TEXTO PARA LEER |
▼

Tan solo ocho meses después de haber ganado la Eurocopa de forma sorprendente y a través de una idea de juego asociativa, automatizada y basada en el dominio de la posesión, Italia se ha quedado fuera de la Copa del Mundo por segunda vez consecutiva. Así de rápido camina el fútbol contemporáneo, aunque el juego, las dificultades para imponerse ante bloques bajos y encontrar la profundidad y la falta de imprevisibilidad de sus automatismos ya venían dando señales a la selección de Roberto Mancini desde la lesión de Spinazzola en la propia Eurocopa.
Desde entonces, la dificultad de Italia para desordenar equipos con defensas espesas tanto por efectivos como por capacidad para defender y estrechar los espacios entre líneas no han hecho otra cosa que aumentar exponencialmente. Y ese ha sido, en definitiva, el principal problema que ha conducido a los azzurri a la repesca primero y a una nueva debacle mundial después.
De la falta de mecanismos ofensivos pulidos para competir en la élite y de una ausencia de presión alta y tras pérdida para generar transiciones cortas y aumentar así la peligrosidad de los ataques de la que la selección transalpina adoleció con Giampiero Ventura, se ha pasado al otro extremo, con una Eurocopa conquistada de por medio que no es que fuera casual (Italia supo imponer su juego más que ninguna otra selección), pero quizá sí coyuntural y aderezada con las justas dosis de fortuna en los momentos críticos que le han venido faltando últimamente.

▲

CONSIGNA 1 | Según el texto sobre la selección italiana, ¿cuántos meses después de ganar la Eurocopa se quedó Italia fuera de la Copa del Mundo?
CONSIGNA 2 | Cuenta, por favor, las filas que contienen la palabra "depósitos" y responde solo con el número. Las mayúsculas y minúsculas cuentan.

DATOS MOSTRADOS |
▼

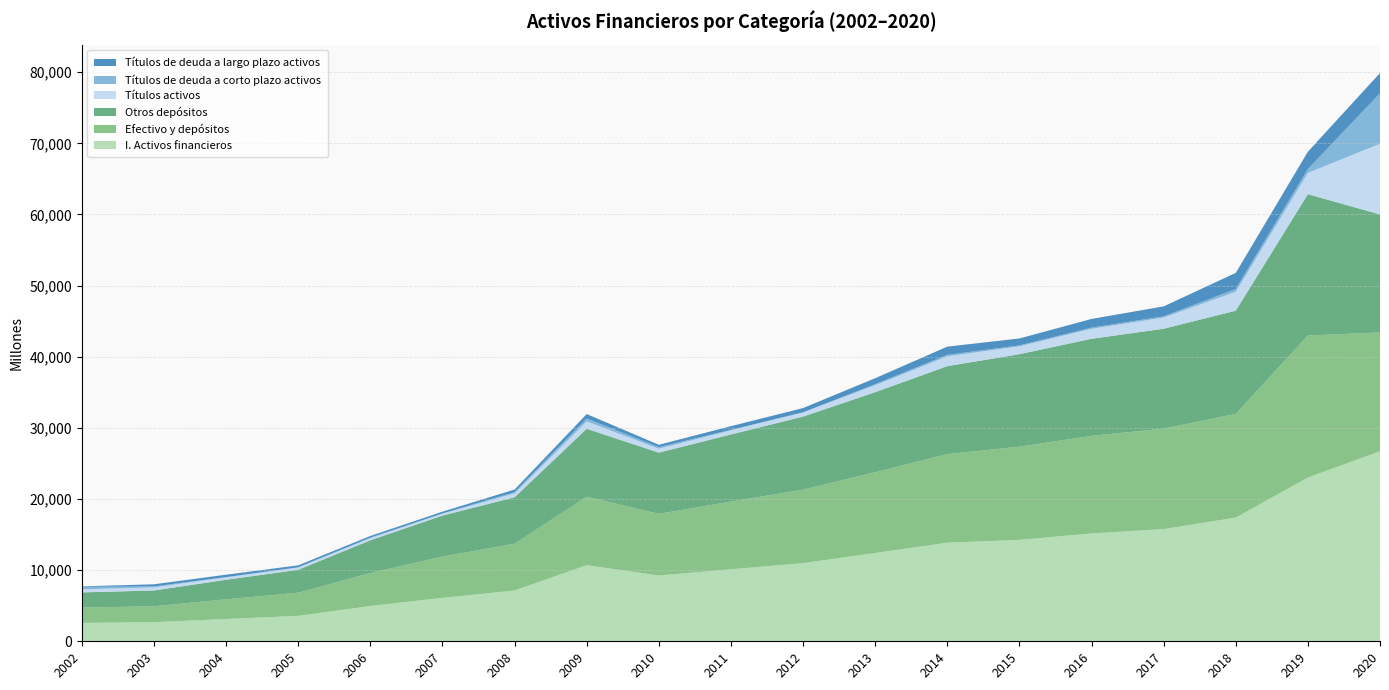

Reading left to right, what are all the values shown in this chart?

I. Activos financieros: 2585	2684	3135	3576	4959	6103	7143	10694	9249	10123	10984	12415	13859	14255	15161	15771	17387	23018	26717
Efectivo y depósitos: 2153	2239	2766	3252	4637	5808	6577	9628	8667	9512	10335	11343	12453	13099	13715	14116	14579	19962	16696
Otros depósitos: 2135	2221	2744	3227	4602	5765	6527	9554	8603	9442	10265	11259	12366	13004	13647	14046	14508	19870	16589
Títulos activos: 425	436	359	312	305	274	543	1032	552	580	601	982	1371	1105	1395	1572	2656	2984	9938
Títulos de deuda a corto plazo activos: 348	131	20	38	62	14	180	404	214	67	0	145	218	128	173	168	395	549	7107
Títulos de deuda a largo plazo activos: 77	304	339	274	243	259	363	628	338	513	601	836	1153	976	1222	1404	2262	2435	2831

▲
▼

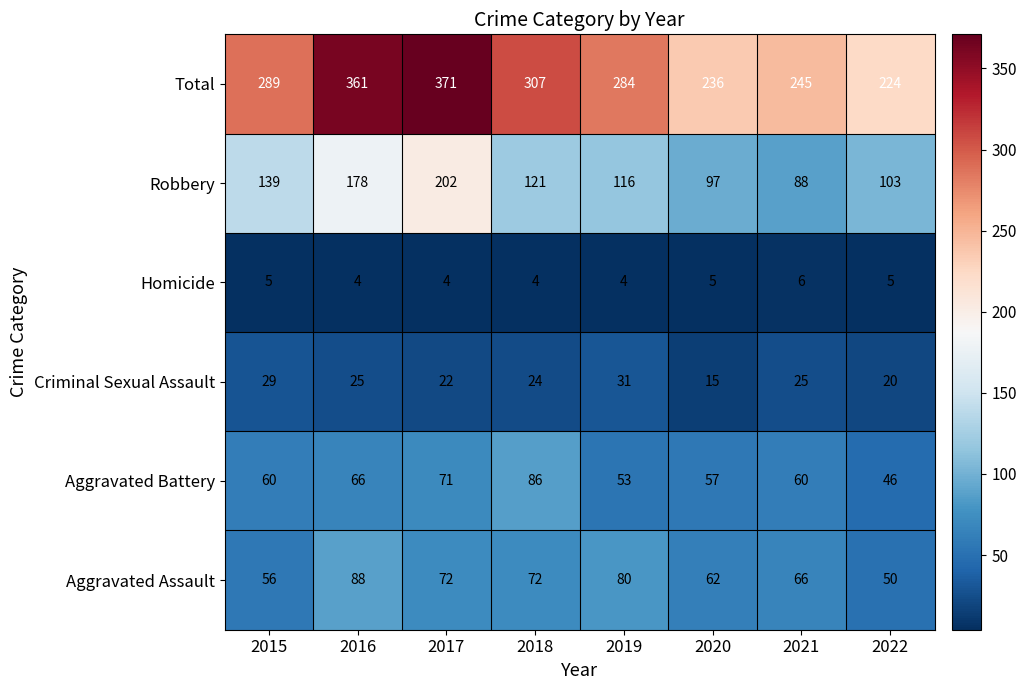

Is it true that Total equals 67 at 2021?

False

▲

RESPUESTA ESCRITA 1 | Ocho meses.

RESPUESTA ESCRITA 2 | 2